Среди таких наших занятий растворилась дверь, соединявшая комнатку с правительским кабинетом, и правитель проговорил кому-то:

— Вот наш клуб. Прошу вас здесь покурить; а я сейчас отделаюсь и буду к вашим услугам.

В двери показался высокий плотный блондин, лет сорока, в очках, с небольшою лысиною и ласковым выражением в лице.

— Господин Ден, — проговорил правитель, рекомендуя нам введенного им господина. — Господин Ден приехал, господа, с полномочием князя Кулагина на управление его имениями. Прошу вас с ним познакомиться. Это мои сотрудники N, X, Y, Z, — отрекомендовал нас правитель господину Дену. Начались рукожатия и отрывочные: «очень рад, весьма приятно» и т. д.

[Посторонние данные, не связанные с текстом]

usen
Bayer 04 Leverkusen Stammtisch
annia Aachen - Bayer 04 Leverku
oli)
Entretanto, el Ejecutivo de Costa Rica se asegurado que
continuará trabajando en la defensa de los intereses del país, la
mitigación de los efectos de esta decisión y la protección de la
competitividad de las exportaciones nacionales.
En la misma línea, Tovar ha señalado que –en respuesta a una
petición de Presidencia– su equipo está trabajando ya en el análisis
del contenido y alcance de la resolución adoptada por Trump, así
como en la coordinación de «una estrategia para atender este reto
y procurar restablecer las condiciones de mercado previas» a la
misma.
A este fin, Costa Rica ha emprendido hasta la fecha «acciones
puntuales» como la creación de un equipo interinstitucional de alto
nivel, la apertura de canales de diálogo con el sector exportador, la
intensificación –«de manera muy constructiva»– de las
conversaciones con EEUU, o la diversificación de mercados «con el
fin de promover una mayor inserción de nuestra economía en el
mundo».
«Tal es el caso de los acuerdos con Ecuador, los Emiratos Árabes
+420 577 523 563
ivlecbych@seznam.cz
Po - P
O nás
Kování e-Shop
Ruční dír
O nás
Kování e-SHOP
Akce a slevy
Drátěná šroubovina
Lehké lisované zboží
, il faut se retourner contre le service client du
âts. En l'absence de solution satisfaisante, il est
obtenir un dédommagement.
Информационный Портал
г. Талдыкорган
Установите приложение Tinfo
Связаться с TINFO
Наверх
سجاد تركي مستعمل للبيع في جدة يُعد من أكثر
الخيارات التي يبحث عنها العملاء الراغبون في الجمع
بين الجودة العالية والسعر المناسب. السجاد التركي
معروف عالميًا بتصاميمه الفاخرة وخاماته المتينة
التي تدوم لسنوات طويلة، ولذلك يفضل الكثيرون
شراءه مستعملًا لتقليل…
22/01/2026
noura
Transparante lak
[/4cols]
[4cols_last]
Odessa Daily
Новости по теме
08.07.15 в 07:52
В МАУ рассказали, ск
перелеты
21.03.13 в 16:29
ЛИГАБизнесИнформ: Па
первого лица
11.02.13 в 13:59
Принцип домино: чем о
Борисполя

Правитель с полицмейстером вышли в кабинет, а мы опять начали прерванный кейф.

— Вы давно в наших краях? — спросил Дена мой молодой товарищ, слывший за светского человека.

— Я первый раз в здешней губернии, и даже только со вчерашнего дня, — отвечал г-н Ден.

— Да; я не то спросил. Я хотел сказать: вы уже знакомы с нашей губернией?

— Не знаю, как вам сказать, — и да и нет. Я знаком с имениями князя по отчетам, которые мне предъявляли в главной конторе, и по рассказам моего доверителя. Но… впрочем, я полагаю, что ваша губерния то же самое, что и Воронежская и Полтавская, в которых я управлял уже княжескими имениями.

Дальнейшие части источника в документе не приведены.